Source document:
Nehemiah had mentioned his own practice, as an inducement to the nobles not to burden the poor, no, not with just demands; here he relates more particularly what his practice was, not inn pride or vain-glory, nor to pass a compliment upon himself, but as an inducement both to his successors and to the inferior magistrates to be as tender as might be of the people’s ease.
I. He intimates what had been the way of his predecessors, Neh. 5:15. He does not name them, because what he had to say of them was not to their honour, and in such a case it is good to spare names; but the people knew how chargeable they had been, and how dearly the country paid for all the benefit of their government. The government allowed them forty shekels of silver, which was nearly five pounds (so much a day, it is probable); but, besides that, they obliged the people to furnish them with bread and wine, which they claimed as perquisites of their office; and not only so, but they suffered their servants to squeeze the people, and to get all they could out of them. Note, 1. It is no new thing for those who are in public places to seek themselves more than the public welfare, any, and to serve themselves by the public loss. 2. Masters must be accountable for all the acts of fraud and injustice, violence and oppression, which they connive at in their servants.
II. He tells us what had been his own way.

Set tasks:
a – According to the Nehemiah commentary, how much silver did the government allow Nehemiah's predecessors?
b – Reproduce the Nehemiah commentary word for word, from "Nehemiah had mentioned" up to and including "the people’s ease.".

Listing:
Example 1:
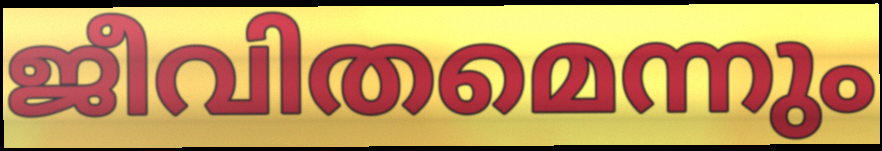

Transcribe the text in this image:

ജീവിതമെന്നും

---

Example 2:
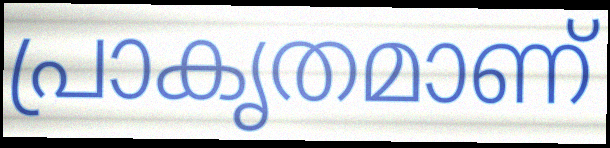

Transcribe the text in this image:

പ്രാകൃതമാണ്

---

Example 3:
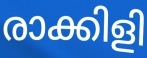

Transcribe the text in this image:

രാക്കിളി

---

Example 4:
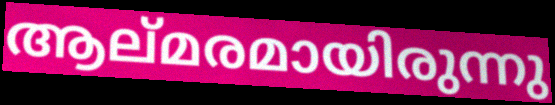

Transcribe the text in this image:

ആല്മരമായിരുന്നു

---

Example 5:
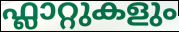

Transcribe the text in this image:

ഫ്ലാറ്റുകളും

Answers in order:
a – Forty shekels of silver.

b –
Nehemiah had mentioned his own practice, as an inducement to the nobles not to burden the poor, no, not with just demands; here he relates more particularly what his practice was, not inn pride or vain-glory, nor to pass a compliment upon himself, but as an inducement both to his successors and to the inferior magistrates to be as tender as might be of the people’s ease.